Thursday, July 24, 2008

Optiver Holdings, First Of Many Oil Speculators Charged

While the Commodity Futures Trading Commission denies that oil speculators are a significant factor in the surging price of oil, they have been going after speculators with a vengeance lately. Today they snagged their first by charging three top executives of Optiver Holdings. Apparently they were successfully manipulating the price so that they bought big at the end of the day to drive prices up and then sold big to make it go down again.

From CNN:

The Commodity Futures Trading Commission accused Optiver Holding, two of its subsidiaries and three employees with manipulation and attempted manipulation of crude oil, heating oil and gasoline futures on the New York Mercantile Exchange.

"Optiver traders amassed large trading positions, then conducted trades in such a way to bully and hammer the markets," CFTC Acting Chairman Walt Lukken said at a press conference. "These charges go to the heart of the CFTC's core mission of detecting and rooting out illegal manipulation of the markets."

In May, under the backdrop of record oil prices and calls from legislators to crack down on speculative oil trading and market manipulation, the CFTC announced a wide-ranging probe into oil price manipulation.
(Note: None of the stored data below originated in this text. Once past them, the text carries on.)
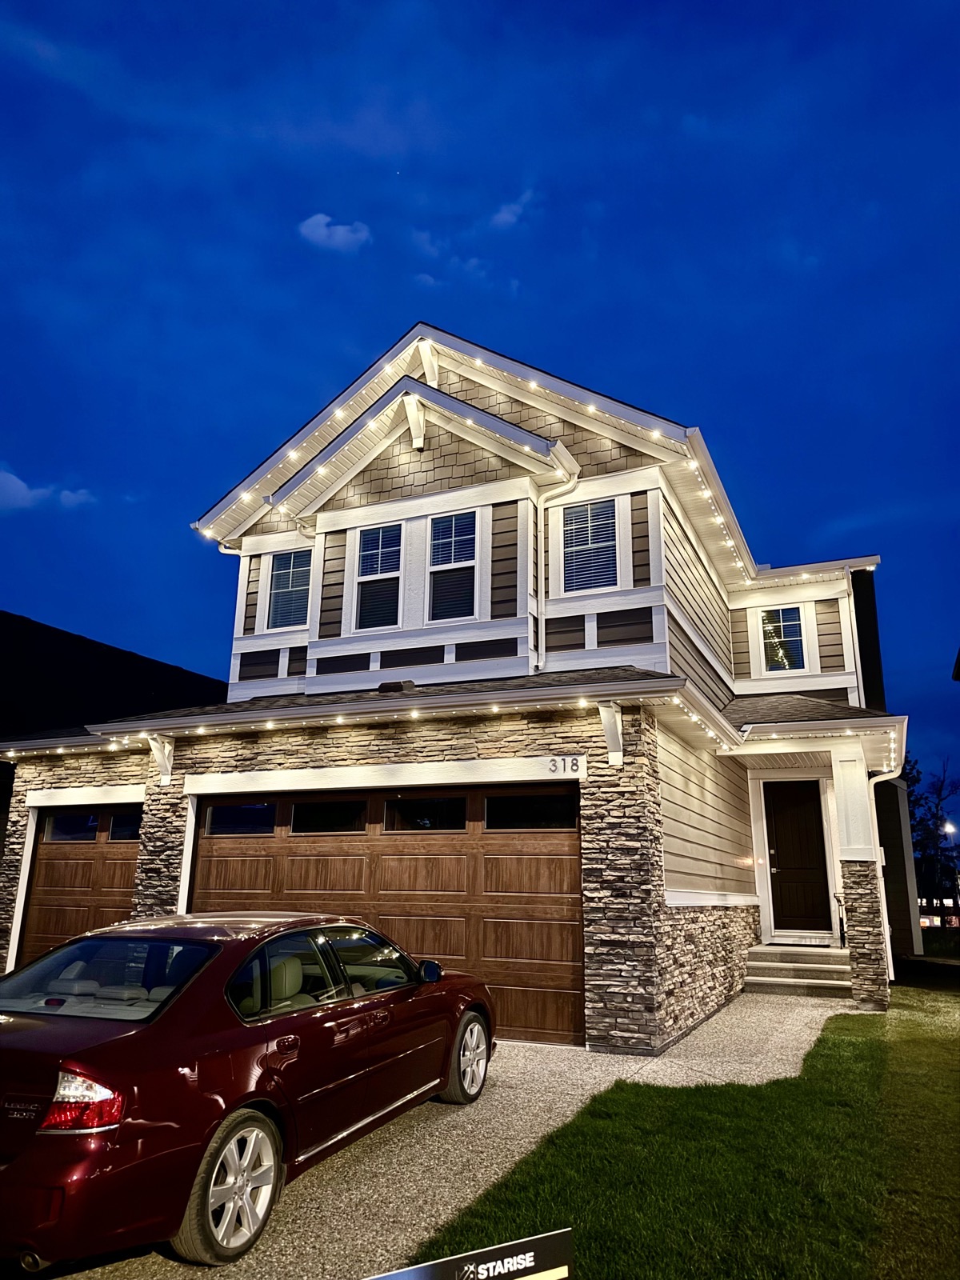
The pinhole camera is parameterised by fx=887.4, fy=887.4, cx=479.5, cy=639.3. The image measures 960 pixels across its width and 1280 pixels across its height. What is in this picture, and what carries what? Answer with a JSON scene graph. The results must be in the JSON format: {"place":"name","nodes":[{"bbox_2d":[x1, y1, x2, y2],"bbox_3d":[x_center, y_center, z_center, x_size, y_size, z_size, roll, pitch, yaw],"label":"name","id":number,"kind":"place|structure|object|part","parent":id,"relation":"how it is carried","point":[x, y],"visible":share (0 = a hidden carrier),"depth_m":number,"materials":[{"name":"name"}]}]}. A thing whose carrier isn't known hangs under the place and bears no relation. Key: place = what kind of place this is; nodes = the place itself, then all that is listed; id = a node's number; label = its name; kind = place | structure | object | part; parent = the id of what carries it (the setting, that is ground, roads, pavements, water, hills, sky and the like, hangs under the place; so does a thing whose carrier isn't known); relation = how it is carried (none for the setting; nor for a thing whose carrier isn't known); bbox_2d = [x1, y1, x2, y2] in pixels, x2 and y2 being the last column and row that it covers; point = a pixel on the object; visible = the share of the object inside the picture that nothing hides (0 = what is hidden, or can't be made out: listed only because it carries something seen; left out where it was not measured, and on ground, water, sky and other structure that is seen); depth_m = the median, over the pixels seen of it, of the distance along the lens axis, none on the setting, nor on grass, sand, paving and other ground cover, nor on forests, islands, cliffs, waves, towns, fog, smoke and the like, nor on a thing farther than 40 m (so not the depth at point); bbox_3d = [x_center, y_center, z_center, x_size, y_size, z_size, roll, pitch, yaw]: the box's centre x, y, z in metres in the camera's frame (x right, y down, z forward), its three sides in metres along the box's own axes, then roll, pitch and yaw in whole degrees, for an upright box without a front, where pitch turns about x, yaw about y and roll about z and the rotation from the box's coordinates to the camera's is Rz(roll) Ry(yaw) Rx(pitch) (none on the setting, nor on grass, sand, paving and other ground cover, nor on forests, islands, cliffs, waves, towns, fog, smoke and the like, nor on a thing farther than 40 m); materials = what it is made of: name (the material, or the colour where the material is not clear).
{"place":"outdoors","nodes":[
{"label":"outdoors","id":0,"kind":"place"},
{"bbox_2d":[0,467,95,511],"label":"cloud","id":1,"kind":"structure","parent":0,"point":[17,485],"materials":[{"name":"white"}]},
{"bbox_2d":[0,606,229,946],"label":"neighboring house","id":2,"kind":"structure","parent":0,"point":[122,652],"depth_m":18.35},
{"bbox_2d":[297,212,371,250],"label":"cloud","id":3,"kind":"structure","parent":0,"point":[322,222],"materials":[{"name":"white"}]},
{"bbox_2d":[36,988,859,1279],"label":"driveway","id":4,"kind":"structure","parent":0,"point":[510,1071],"materials":[{"name":"concrete"}]},
{"bbox_2d":[0,913,495,1274],"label":"car","id":5,"kind":"object","parent":4,"relation":"on","point":[222,1111],"visible":0.99,"depth_m":3.97,"materials":[{"name":"red metal"}]},
{"label":"taillight","id":6,"kind":"part","parent":5,"relation":"part of","materials":[{"name":"red plastic"}]},
{"label":"window","id":7,"kind":"part","parent":5,"relation":"part of","materials":[{"name":"clear glass"}]},
{"label":"wheel","id":8,"kind":"part","parent":5,"relation":"part of","materials":[{"name":"silver metal"}]},
{"label":"wheel","id":9,"kind":"part","parent":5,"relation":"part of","materials":[{"name":"silver metal"}]},
{"bbox_2d":[741,942,854,998],"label":"front steps","id":10,"kind":"structure","parent":4,"relation":"on","point":[763,969],"depth_m":11.26,"materials":[{"name":"grey concrete"}]},
{"bbox_2d":[833,892,847,946],"bbox_3d":[4.829,3.796,11.860,0.120,0.876,0.530,-6,-15,24],"label":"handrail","id":11,"kind":"object","parent":10,"relation":"on","point":[842,926],"visible":0.75,"depth_m":11.91,"materials":[{"name":"black metal"}]},
{"bbox_2d":[0,316,923,1054],"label":"house","id":12,"kind":"structure","parent":0,"point":[249,638],"depth_m":10.33,"materials":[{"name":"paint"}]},
{"bbox_2d":[20,802,141,968],"bbox_3d":[-4.307,3.217,10.360,2.838,2.436,0.168,-6,-15,24],"label":"garage door","id":13,"kind":"structure","parent":12,"relation":"in","point":[64,862],"depth_m":10.54,"materials":[{"name":"brown wood"}]},
{"bbox_2d":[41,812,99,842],"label":"garage window","id":14,"kind":"structure","parent":13,"relation":"in","point":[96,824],"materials":[{"name":"glass"}]},
{"bbox_2d":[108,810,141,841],"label":"garage window","id":15,"kind":"structure","parent":13,"relation":"in","point":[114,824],"depth_m":10.65,"materials":[{"name":"glass"}]},
{"bbox_2d":[148,733,175,784],"bbox_3d":[-3.554,1.311,9.848,0.209,0.556,0.373,-6,-15,24],"label":"bracket","id":16,"kind":"object","parent":12,"relation":"attached to","point":[167,751],"visible":0.96,"depth_m":9.85,"materials":[{"name":"white wood"}]},
{"bbox_2d":[217,549,246,681],"bbox_3d":[-3.547,-0.144,12.601,0.283,2.662,0.316,-6,-15,24],"label":"downspout","id":17,"kind":"object","parent":12,"relation":"attached to","point":[236,552],"visible":0.37,"depth_m":12.77,"materials":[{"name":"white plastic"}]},
{"bbox_2d":[267,548,311,628],"bbox_3d":[-2.548,-0.703,12.251,0.778,1.304,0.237,-6,-15,24],"label":"window","id":18,"kind":"structure","parent":12,"relation":"in","point":[275,609],"depth_m":12.33,"materials":[{"name":"glass"}]},
{"bbox_2d":[352,522,401,628],"bbox_3d":[-1.212,-0.790,10.986,0.692,1.521,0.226,-6,-15,24],"label":"window","id":19,"kind":"structure","parent":12,"relation":"in","point":[367,544],"depth_m":11.04,"materials":[{"name":"glass"}]},
{"bbox_2d":[189,783,584,1046],"bbox_3d":[-1.132,2.687,8.999,4.809,2.328,0.187,-6,-15,24],"label":"garage door","id":20,"kind":"structure","parent":12,"relation":"in","point":[560,834],"depth_m":8.59,"materials":[{"name":"brown wood"}]},
{"bbox_2d":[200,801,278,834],"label":"garage window","id":21,"kind":"structure","parent":20,"relation":"in","point":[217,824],"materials":[{"name":"glass"}]},
{"bbox_2d":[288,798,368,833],"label":"garage window","id":22,"kind":"structure","parent":20,"relation":"in","point":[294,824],"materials":[{"name":"black glass"}]},
{"bbox_2d":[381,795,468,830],"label":"window","id":23,"kind":"structure","parent":20,"relation":"in","point":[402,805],"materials":[{"name":"black glass"}]},
{"bbox_2d":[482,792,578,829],"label":"window","id":24,"kind":"structure","parent":20,"relation":"in","point":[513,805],"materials":[{"name":"black glass"}]},
{"bbox_2d":[378,680,415,692],"bbox_3d":[-0.930,0.561,9.923,0.413,0.169,0.350,-6,-15,24],"label":"roof vent","id":25,"kind":"object","parent":12,"relation":"on","point":[410,684],"visible":0.63,"depth_m":9.77,"materials":[{"name":"metal"}]},
{"bbox_2d":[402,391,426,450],"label":"roof bracket","id":26,"kind":"object","parent":12,"relation":"attached to","point":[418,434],"visible":0.95,"depth_m":10.65,"materials":[{"name":"white wood"}]},
{"bbox_2d":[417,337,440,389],"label":"roof bracket","id":27,"kind":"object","parent":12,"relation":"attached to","point":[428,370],"visible":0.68,"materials":[{"name":"white wood"}]},
{"bbox_2d":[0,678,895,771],"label":"string lights","id":28,"kind":"object","parent":12,"relation":"attached to","point":[892,746],"visible":0.76,"depth_m":9.01,"materials":[{"name":"white"}]},
{"bbox_2d":[427,511,478,620],"bbox_3d":[-0.304,-0.865,10.565,0.668,1.541,0.256,-6,-15,24],"label":"window","id":29,"kind":"structure","parent":12,"relation":"in","point":[442,526],"depth_m":10.62,"materials":[{"name":"glass"}]},
{"bbox_2d":[203,331,875,591],"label":"string lights","id":30,"kind":"object","parent":12,"relation":"attached to","point":[592,407],"visible":0.72,"depth_m":10.98,"materials":[{"name":"white"}]},
{"bbox_2d":[532,468,579,666],"bbox_3d":[0.883,-0.820,10.306,0.535,2.469,0.402,-6,-15,24],"label":"downspout","id":31,"kind":"object","parent":12,"relation":"attached to","point":[539,512],"visible":0.92,"depth_m":10.43,"materials":[{"name":"white metal"}]},
{"bbox_2d":[547,755,584,775],"bbox_3d":[0.794,1.171,8.240,0.350,0.184,0.038,-2,-14,11],"label":"house number","id":32,"kind":"object","parent":12,"relation":"attached to","point":[552,765],"visible":0.98,"depth_m":8.23,"materials":[{"name":"black"}]},
{"bbox_2d":[560,496,617,592],"bbox_3d":[1.322,-1.104,10.617,0.702,1.293,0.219,-6,-15,24],"label":"window","id":33,"kind":"structure","parent":12,"relation":"in","point":[570,544],"depth_m":10.65,"materials":[{"name":"glass"}]},
{"bbox_2d":[596,701,623,763],"bbox_3d":[1.198,0.851,8.104,0.214,0.544,0.366,-6,-15,24],"label":"bracket","id":34,"kind":"object","parent":12,"relation":"attached to","point":[615,714],"visible":0.98,"depth_m":8.10,"materials":[{"name":"white wood"}]},
{"bbox_2d":[759,606,806,673],"bbox_3d":[4.779,-0.007,14.023,0.668,1.220,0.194,-6,-15,24],"label":"window","id":35,"kind":"structure","parent":12,"relation":"in","point":[794,638],"depth_m":14.03,"materials":[{"name":"glass"}]},
{"bbox_2d":[764,783,832,934],"bbox_3d":[4.653,3.269,13.119,1.017,2.261,0.159,-6,-15,24],"label":"front door","id":36,"kind":"structure","parent":12,"relation":"in","point":[790,880],"depth_m":13.08,"materials":[{"name":"brown wood"}]},
{"bbox_2d":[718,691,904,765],"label":"porch roof","id":37,"kind":"structure","parent":12,"relation":"attached to","point":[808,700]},
{"bbox_2d":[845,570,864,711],"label":"downspout","id":38,"kind":"object","parent":12,"relation":"attached to","point":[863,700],"visible":0.55,"depth_m":14.19,"materials":[{"name":"white metal"}]},
{"bbox_2d":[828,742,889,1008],"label":"porch column","id":39,"kind":"structure","parent":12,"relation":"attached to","point":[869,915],"depth_m":10.51,"materials":[{"name":"white"}]},
{"bbox_2d":[866,755,902,986],"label":"downspout","id":40,"kind":"object","parent":12,"relation":"attached to","point":[890,964],"visible":0.77,"depth_m":11.70,"materials":[{"name":"white metal"}]},
{"bbox_2d":[0,0,959,821],"label":"sky","id":41,"kind":"structure","parent":0,"point":[576,230],"materials":[{"name":"blue"}]},
{"bbox_2d":[488,188,538,228],"label":"cloud","id":42,"kind":"structure","parent":0,"point":[507,216],"materials":[{"name":"white"}]},
{"bbox_2d":[418,984,959,1279],"label":"lawn","id":43,"kind":"structure","parent":0,"point":[594,1190],"materials":[{"name":"green plant"}]},
{"bbox_2d":[377,1227,573,1279],"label":"sign","id":44,"kind":"object","parent":43,"relation":"on","point":[531,1265],"visible":1,"depth_m":1.99,"materials":[{"name":"black"}]},
{"label":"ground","id":45,"kind":"structure","parent":0},
{"bbox_2d":[904,755,959,926],"label":"tree","id":46,"kind":"object","parent":45,"relation":"on","point":[930,832],"visible":0.7,"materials":[{"name":"plant"}]},
{"bbox_2d":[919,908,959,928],"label":"car","id":47,"kind":"object","parent":45,"relation":"on","point":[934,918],"visible":0.48,"depth_m":37.86,"materials":[{"name":"red"}]},
{"bbox_2d":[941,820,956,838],"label":"street lamp","id":48,"kind":"object","parent":45,"relation":"on","point":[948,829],"visible":0.66,"depth_m":37.77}
]}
The agency says it has dozens of investigations ongoing.

The complaint filed Thursday names Bastiaan van Kempen, chief executive; Christopher Dowson, a head trader; and Randal Meijer, head of trading at an Optiver subsidiary.


Of course there are plenty of factors that are used to determine the price of oil. A hurricane, a war, supply and demand....they're all important. Yet Optiver is just one of many speculators out there (I'm fully confident, as is the CFTC, that there will be more illegalities found) messing with the market and ultimately the price of a gallon of gas. All of them should be prosecuted to the fullest extent of the law, like all the corporate crooks out there.